[Records from a collection]
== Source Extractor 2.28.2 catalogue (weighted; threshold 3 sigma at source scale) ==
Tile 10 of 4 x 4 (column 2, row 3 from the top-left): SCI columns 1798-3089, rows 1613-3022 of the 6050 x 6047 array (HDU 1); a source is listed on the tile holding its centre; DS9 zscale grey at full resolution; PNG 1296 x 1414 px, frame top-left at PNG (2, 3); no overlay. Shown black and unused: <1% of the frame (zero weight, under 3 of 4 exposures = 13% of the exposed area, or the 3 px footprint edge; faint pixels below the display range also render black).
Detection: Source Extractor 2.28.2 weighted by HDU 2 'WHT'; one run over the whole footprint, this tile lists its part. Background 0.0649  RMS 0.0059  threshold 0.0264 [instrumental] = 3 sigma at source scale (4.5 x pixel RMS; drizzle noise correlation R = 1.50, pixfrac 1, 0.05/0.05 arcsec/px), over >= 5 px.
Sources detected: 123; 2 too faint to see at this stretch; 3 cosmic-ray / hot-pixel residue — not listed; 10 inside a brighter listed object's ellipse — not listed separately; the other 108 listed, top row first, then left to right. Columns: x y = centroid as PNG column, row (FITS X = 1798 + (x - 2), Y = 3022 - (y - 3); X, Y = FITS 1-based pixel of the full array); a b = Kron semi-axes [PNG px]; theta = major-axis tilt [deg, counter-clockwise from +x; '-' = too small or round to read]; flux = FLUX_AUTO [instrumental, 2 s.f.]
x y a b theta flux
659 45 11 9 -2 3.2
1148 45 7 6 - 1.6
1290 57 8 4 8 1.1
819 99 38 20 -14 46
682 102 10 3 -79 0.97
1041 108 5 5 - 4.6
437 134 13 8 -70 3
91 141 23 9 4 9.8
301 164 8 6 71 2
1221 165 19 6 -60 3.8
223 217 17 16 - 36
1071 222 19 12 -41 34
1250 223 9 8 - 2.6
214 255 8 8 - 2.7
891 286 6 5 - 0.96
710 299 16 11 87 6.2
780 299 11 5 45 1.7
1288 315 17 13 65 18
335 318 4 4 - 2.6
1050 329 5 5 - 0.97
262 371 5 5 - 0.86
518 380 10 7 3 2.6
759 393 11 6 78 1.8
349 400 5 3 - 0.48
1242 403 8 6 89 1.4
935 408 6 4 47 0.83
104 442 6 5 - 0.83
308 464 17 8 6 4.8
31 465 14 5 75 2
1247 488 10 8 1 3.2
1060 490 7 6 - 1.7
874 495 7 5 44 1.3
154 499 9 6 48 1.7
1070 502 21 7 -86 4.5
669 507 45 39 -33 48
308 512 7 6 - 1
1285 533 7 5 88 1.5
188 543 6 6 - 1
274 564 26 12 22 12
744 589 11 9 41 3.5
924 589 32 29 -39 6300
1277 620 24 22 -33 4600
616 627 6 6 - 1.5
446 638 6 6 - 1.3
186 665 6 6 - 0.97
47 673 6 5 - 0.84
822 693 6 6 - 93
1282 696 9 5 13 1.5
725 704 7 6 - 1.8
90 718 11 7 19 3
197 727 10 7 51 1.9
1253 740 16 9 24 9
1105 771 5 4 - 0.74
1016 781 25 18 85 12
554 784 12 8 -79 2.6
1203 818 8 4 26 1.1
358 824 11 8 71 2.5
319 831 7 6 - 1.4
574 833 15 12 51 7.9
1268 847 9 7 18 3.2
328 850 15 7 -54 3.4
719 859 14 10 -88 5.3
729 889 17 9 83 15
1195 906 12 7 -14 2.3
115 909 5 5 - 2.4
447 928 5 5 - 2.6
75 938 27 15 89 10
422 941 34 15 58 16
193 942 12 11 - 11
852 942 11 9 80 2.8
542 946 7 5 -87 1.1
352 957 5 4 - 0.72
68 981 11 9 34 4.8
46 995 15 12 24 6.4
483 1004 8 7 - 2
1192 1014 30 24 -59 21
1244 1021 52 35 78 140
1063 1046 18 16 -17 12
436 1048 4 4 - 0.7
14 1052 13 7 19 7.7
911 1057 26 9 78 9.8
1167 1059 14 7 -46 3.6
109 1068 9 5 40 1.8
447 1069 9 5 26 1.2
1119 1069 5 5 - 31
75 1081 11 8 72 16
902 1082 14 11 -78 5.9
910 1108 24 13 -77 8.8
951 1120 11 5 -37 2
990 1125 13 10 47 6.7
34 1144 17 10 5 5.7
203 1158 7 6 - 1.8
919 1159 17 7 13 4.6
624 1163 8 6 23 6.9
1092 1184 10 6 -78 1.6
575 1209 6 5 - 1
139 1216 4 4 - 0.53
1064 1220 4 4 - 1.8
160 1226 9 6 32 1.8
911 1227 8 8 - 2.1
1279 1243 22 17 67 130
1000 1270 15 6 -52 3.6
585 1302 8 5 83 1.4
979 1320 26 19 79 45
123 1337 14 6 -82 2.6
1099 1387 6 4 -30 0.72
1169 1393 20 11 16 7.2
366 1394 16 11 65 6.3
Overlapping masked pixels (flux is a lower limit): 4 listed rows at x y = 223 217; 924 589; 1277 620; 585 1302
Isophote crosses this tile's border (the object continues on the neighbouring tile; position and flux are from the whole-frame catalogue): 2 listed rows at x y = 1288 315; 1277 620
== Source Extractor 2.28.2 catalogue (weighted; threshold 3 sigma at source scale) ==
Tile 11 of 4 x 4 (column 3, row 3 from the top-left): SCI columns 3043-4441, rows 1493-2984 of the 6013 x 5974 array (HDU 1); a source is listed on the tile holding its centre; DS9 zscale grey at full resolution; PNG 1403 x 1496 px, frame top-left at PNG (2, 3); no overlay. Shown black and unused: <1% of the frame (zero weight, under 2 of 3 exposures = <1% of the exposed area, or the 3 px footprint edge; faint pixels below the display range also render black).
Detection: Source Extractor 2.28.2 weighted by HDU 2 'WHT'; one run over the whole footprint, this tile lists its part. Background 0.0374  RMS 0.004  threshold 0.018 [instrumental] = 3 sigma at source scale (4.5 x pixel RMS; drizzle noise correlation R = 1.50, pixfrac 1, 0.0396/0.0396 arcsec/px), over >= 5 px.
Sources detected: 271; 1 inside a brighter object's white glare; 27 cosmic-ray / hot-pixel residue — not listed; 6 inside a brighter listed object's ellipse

**What is needed**
Rewrite the listing above, replacing each occurrence of "catalogue" with "catalog" and leaving every other character unchanged.

**Correct response**
== Source Extractor 2.28.2 catalog (weighted; threshold 3 sigma at source scale) ==
Tile 10 of 4 x 4 (column 2, row 3 from the top-left): SCI columns 1798-3089, rows 1613-3022 of the 6050 x 6047 array (HDU 1); a source is listed on the tile holding its centre; DS9 zscale grey at full resolution; PNG 1296 x 1414 px, frame top-left at PNG (2, 3); no overlay. Shown black and unused: <1% of the frame (zero weight, under 3 of 4 exposures = 13% of the exposed area, or the 3 px footprint edge; faint pixels below the display range also render black).
Detection: Source Extractor 2.28.2 weighted by HDU 2 'WHT'; one run over the whole footprint, this tile lists its part. Background 0.0649  RMS 0.0059  threshold 0.0264 [instrumental] = 3 sigma at source scale (4.5 x pixel RMS; drizzle noise correlation R = 1.50, pixfrac 1, 0.05/0.05 arcsec/px), over >= 5 px.
Sources detected: 123; 2 too faint to see at this stretch; 3 cosmic-ray / hot-pixel residue — not listed; 10 inside a brighter listed object's ellipse — not listed separately; the other 108 listed, top row first, then left to right. Columns: x y = centroid as PNG column, row (FITS X = 1798 + (x - 2), Y = 3022 - (y - 3); X, Y = FITS 1-based pixel of the full array); a b = Kron semi-axes [PNG px]; theta = major-axis tilt [deg, counter-clockwise from +x; '-' = too small or round to read]; flux = FLUX_AUTO [instrumental, 2 s.f.]
x y a b theta flux
659 45 11 9 -2 3.2
1148 45 7 6 - 1.6
1290 57 8 4 8 1.1
819 99 38 20 -14 46
682 102 10 3 -79 0.97
1041 108 5 5 - 4.6
437 134 13 8 -70 3
91 141 23 9 4 9.8
301 164 8 6 71 2
1221 165 19 6 -60 3.8
223 217 17 16 - 36
1071 222 19 12 -41 34
1250 223 9 8 - 2.6
214 255 8 8 - 2.7
891 286 6 5 - 0.96
710 299 16 11 87 6.2
780 299 11 5 45 1.7
1288 315 17 13 65 18
335 318 4 4 - 2.6
1050 329 5 5 - 0.97
262 371 5 5 - 0.86
518 380 10 7 3 2.6
759 393 11 6 78 1.8
349 400 5 3 - 0.48
1242 403 8 6 89 1.4
935 408 6 4 47 0.83
104 442 6 5 - 0.83
308 464 17 8 6 4.8
31 465 14 5 75 2
1247 488 10 8 1 3.2
1060 490 7 6 - 1.7
874 495 7 5 44 1.3
154 499 9 6 48 1.7
1070 502 21 7 -86 4.5
669 507 45 39 -33 48
308 512 7 6 - 1
1285 533 7 5 88 1.5
188 543 6 6 - 1
274 564 26 12 22 12
744 589 11 9 41 3.5
924 589 32 29 -39 6300
1277 620 24 22 -33 4600
616 627 6 6 - 1.5
446 638 6 6 - 1.3
186 665 6 6 - 0.97
47 673 6 5 - 0.84
822 693 6 6 - 93
1282 696 9 5 13 1.5
725 704 7 6 - 1.8
90 718 11 7 19 3
197 727 10 7 51 1.9
1253 740 16 9 24 9
1105 771 5 4 - 0.74
1016 781 25 18 85 12
554 784 12 8 -79 2.6
1203 818 8 4 26 1.1
358 824 11 8 71 2.5
319 831 7 6 - 1.4
574 833 15 12 51 7.9
1268 847 9 7 18 3.2
328 850 15 7 -54 3.4
719 859 14 10 -88 5.3
729 889 17 9 83 15
1195 906 12 7 -14 2.3
115 909 5 5 - 2.4
447 928 5 5 - 2.6
75 938 27 15 89 10
422 941 34 15 58 16
193 942 12 11 - 11
852 942 11 9 80 2.8
542 946 7 5 -87 1.1
352 957 5 4 - 0.72
68 981 11 9 34 4.8
46 995 15 12 24 6.4
483 1004 8 7 - 2
1192 1014 30 24 -59 21
1244 1021 52 35 78 140
1063 1046 18 16 -17 12
436 1048 4 4 - 0.7
14 1052 13 7 19 7.7
911 1057 26 9 78 9.8
1167 1059 14 7 -46 3.6
109 1068 9 5 40 1.8
447 1069 9 5 26 1.2
1119 1069 5 5 - 31
75 1081 11 8 72 16
902 1082 14 11 -78 5.9
910 1108 24 13 -77 8.8
951 1120 11 5 -37 2
990 1125 13 10 47 6.7
34 1144 17 10 5 5.7
203 1158 7 6 - 1.8
919 1159 17 7 13 4.6
624 1163 8 6 23 6.9
1092 1184 10 6 -78 1.6
575 1209 6 5 - 1
139 1216 4 4 - 0.53
1064 1220 4 4 - 1.8
160 1226 9 6 32 1.8
911 1227 8 8 - 2.1
1279 1243 22 17 67 130
1000 1270 15 6 -52 3.6
585 1302 8 5 83 1.4
979 1320 26 19 79 45
123 1337 14 6 -82 2.6
1099 1387 6 4 -30 0.72
1169 1393 20 11 16 7.2
366 1394 16 11 65 6.3
Overlapping masked pixels (flux is a lower limit): 4 listed rows at x y = 223 217; 924 589; 1277 620; 585 1302
Isophote crosses this tile's border (the object continues on the neighbouring tile; position and flux are from the whole-frame catalog): 2 listed rows at x y = 1288 315; 1277 620
== Source Extractor 2.28.2 catalog (weighted; threshold 3 sigma at source scale) ==
Tile 11 of 4 x 4 (column 3, row 3 from the top-left): SCI columns 3043-4441, rows 1493-2984 of the 6013 x 5974 array (HDU 1); a source is listed on the tile holding its centre; DS9 zscale grey at full resolution; PNG 1403 x 1496 px, frame top-left at PNG (2, 3); no overlay. Shown black and unused: <1% of the frame (zero weight, under 2 of 3 exposures = <1% of the exposed area, or the 3 px footprint edge; faint pixels below the display range also render black).
Detection: Source Extractor 2.28.2 weighted by HDU 2 'WHT'; one run over the whole footprint, this tile lists its part. Background 0.0374  RMS 0.004  threshold 0.018 [instrumental] = 3 sigma at source scale (4.5 x pixel RMS; drizzle noise correlation R = 1.50, pixfrac 1, 0.0396/0.0396 arcsec/px), over >= 5 px.
Sources detected: 271; 1 inside a brighter object's white glare; 27 cosmic-ray / hot-pixel residue — not listed; 6 inside a brighter listed object's ellipse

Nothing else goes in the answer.